AndriSignorell / DescTools

Tools for Descriptive Statistics and Exploratory Data Analysis
http://andrisignorell.github.io/DescTools/
82 stars 18 forks source link

Quantile's weights: Confusion #123

Open patrick-weiss opened 11 months ago

patrick-weiss commented 11 months ago

Working with the Quantile() function resulted in some confusion (which might be based on a conceptual misunderstanding): If the sum of weights is 1, the function (type = 7, i.e., default) returns the maximum no matter, which prob are given. Looking at the function's lines 85:86: n <- sum(weights) and ord <- 1 + (n - 1) * probs this seems intended.

The confusion might be related to the definition of weights (where I assumed that weights sum to one by default). However, either a warning/error or a change in the documentation would be appreciated, given that the function turns into max(). Alternatively, multiplying the weights by some sufficiently large number returns the expected result. This multiplication could be forced if(sum(weights) == 1).

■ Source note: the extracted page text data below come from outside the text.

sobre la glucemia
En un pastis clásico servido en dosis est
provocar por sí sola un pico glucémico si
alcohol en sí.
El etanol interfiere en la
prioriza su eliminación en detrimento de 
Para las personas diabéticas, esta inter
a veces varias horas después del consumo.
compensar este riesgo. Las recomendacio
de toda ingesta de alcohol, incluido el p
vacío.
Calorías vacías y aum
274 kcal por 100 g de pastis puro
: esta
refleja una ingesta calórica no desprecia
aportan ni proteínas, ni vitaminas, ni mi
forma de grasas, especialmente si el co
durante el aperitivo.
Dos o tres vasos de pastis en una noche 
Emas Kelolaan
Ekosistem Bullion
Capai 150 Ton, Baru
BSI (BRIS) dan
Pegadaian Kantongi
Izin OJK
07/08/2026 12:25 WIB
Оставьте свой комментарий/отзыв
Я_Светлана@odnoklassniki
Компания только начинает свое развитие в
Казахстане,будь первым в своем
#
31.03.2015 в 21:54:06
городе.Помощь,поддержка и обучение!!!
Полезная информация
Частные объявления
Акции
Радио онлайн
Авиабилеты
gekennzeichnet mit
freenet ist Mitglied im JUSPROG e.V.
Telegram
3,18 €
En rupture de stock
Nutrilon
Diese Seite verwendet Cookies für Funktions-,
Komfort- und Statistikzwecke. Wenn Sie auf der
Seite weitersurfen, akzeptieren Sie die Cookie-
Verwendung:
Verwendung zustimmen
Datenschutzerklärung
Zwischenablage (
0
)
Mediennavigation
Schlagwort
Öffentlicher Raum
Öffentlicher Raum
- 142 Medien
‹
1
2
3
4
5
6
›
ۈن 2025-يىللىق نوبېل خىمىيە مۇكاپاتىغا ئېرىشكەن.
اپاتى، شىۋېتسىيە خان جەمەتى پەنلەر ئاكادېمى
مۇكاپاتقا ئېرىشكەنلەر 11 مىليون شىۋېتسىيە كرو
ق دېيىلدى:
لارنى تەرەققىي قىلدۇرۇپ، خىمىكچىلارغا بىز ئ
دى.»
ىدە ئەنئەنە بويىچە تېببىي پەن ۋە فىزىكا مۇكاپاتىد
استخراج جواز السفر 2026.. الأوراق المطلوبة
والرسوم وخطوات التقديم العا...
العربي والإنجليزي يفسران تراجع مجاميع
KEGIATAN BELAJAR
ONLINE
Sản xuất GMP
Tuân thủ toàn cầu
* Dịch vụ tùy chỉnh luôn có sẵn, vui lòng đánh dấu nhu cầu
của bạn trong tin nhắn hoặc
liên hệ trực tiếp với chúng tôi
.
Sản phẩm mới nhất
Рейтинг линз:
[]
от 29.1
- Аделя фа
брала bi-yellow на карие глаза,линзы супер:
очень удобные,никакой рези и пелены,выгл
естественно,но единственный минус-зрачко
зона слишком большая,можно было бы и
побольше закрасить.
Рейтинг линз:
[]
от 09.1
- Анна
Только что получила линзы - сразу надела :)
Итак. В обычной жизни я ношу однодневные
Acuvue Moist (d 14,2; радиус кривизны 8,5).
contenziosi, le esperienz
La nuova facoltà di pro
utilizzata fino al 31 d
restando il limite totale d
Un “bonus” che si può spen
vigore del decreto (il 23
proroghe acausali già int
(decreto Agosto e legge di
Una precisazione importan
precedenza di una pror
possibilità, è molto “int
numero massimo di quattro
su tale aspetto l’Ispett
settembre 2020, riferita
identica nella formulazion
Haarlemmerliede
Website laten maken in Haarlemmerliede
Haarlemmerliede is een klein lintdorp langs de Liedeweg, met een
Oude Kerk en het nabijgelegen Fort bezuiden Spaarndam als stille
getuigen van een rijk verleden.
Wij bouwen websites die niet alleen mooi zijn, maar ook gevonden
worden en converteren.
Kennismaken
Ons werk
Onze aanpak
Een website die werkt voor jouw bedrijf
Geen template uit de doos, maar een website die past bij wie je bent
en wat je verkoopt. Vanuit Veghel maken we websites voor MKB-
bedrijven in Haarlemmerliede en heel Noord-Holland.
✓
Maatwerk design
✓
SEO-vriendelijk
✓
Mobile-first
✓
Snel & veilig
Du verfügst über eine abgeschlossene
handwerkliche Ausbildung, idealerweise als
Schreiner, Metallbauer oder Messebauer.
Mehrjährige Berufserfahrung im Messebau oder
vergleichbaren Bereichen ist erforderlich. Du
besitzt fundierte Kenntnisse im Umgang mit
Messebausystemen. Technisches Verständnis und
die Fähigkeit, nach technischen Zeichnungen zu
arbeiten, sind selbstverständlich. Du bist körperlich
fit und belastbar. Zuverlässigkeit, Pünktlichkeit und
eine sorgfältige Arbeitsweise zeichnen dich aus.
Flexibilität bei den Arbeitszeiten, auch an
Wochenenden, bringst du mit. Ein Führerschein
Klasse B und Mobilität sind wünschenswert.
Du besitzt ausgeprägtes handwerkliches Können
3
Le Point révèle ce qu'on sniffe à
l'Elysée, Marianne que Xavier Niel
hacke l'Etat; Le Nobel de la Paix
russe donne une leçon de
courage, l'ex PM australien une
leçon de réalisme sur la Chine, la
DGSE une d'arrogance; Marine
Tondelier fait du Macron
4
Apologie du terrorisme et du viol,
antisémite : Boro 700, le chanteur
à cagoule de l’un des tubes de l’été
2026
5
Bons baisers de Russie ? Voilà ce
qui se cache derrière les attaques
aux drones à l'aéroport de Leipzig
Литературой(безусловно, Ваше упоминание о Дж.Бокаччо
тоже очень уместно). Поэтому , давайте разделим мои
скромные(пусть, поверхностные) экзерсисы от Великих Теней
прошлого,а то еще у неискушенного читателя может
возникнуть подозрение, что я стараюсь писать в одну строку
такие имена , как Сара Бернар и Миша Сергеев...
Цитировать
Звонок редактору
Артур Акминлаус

Caveat: Might be just a misunderstanding on my side. In this case, I am grateful for some clarification. Thanks for your efforts.

Demonstration: R 4.3.0; DescTools 0.99.49; Windows 11

library(DescTools)
set.seed(2023)
sample <- data.frame("x" = 1:100,
                     "weights" = sample(1:10, 
                                        size = 100, 
                                        replace = TRUE))
sample$weights = sample$weights/sum(sample$weights)

Quantile(sample$x,
         sample$weights,
         probs = seq(0, 1, length.out = 6))

Quantile(sample$x,
         sample$weights*10^6,
         probs = seq(0, 1, length.out = 6))